* WHAT TO DO:
Return every record verbatim, omitting all pictures.

* WORKING DATA:
^^^^

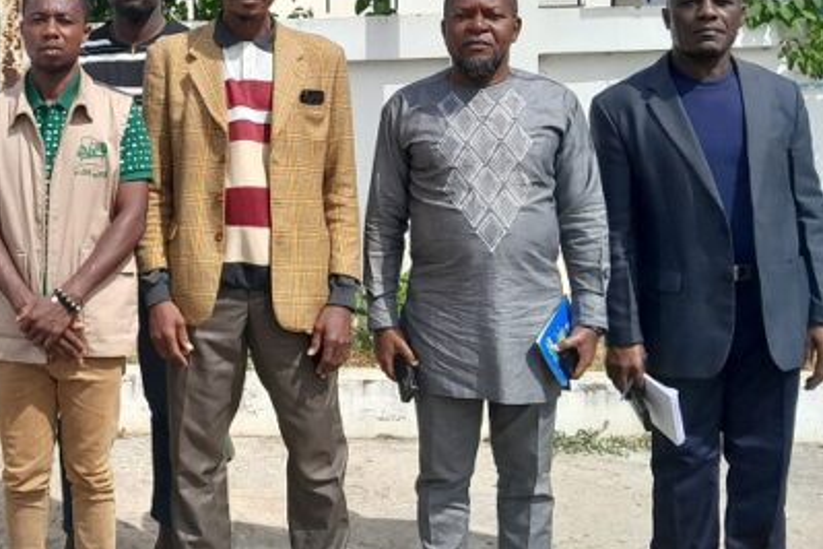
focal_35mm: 52
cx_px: 99
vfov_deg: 25.7
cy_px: 140
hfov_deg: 36.1
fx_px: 1189
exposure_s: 1/853
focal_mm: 3.98
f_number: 1.8
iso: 40
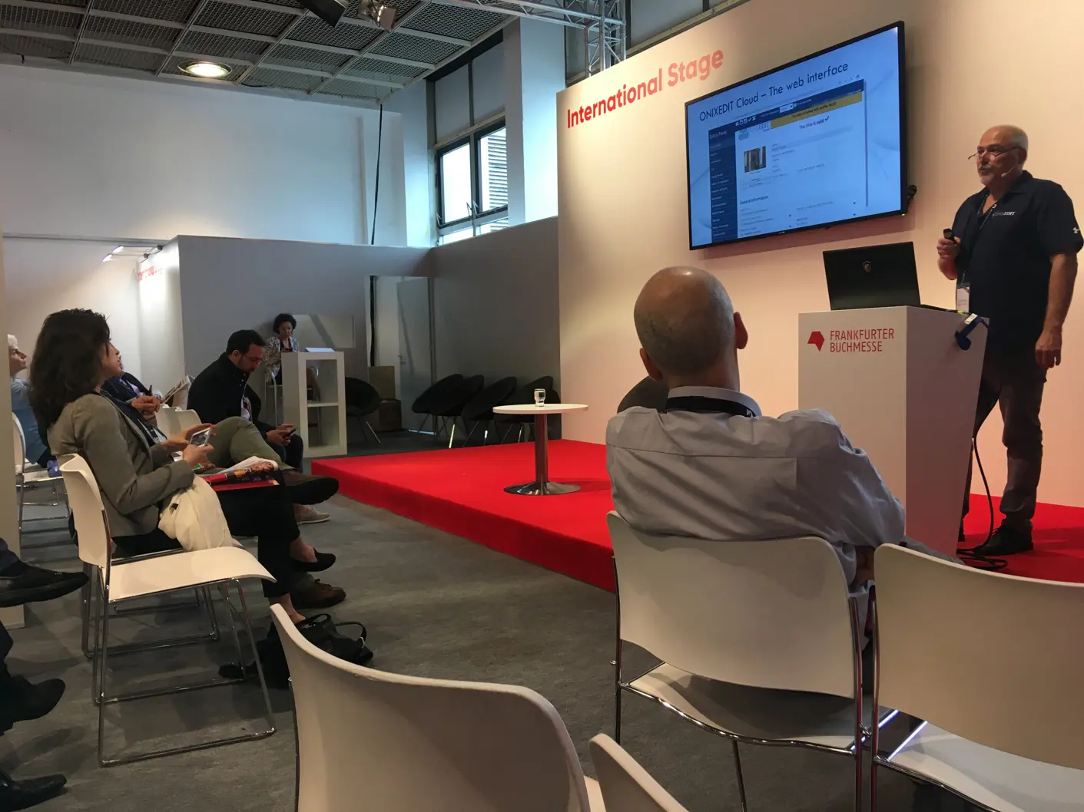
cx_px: 542
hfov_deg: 61.7
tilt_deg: -3.2
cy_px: 406
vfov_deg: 48.2
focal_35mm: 29
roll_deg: +0.3
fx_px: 908
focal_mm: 4.15
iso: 32
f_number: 2.2
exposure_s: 1/33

^^^^

* WRITTEN SOLUTION:
focal_35mm: 52
cx_px: 99
vfov_deg: 25.7
cy_px: 140
hfov_deg: 36.1
fx_px: 1189
exposure_s: 1/853
focal_mm: 3.98
f_number: 1.8
iso: 40
cx_px: 542
hfov_deg: 61.7
tilt_deg: -3.2
cy_px: 406
vfov_deg: 48.2
focal_35mm: 29
roll_deg: +0.3
fx_px: 908
focal_mm: 4.15
iso: 32
f_number: 2.2
exposure_s: 1/33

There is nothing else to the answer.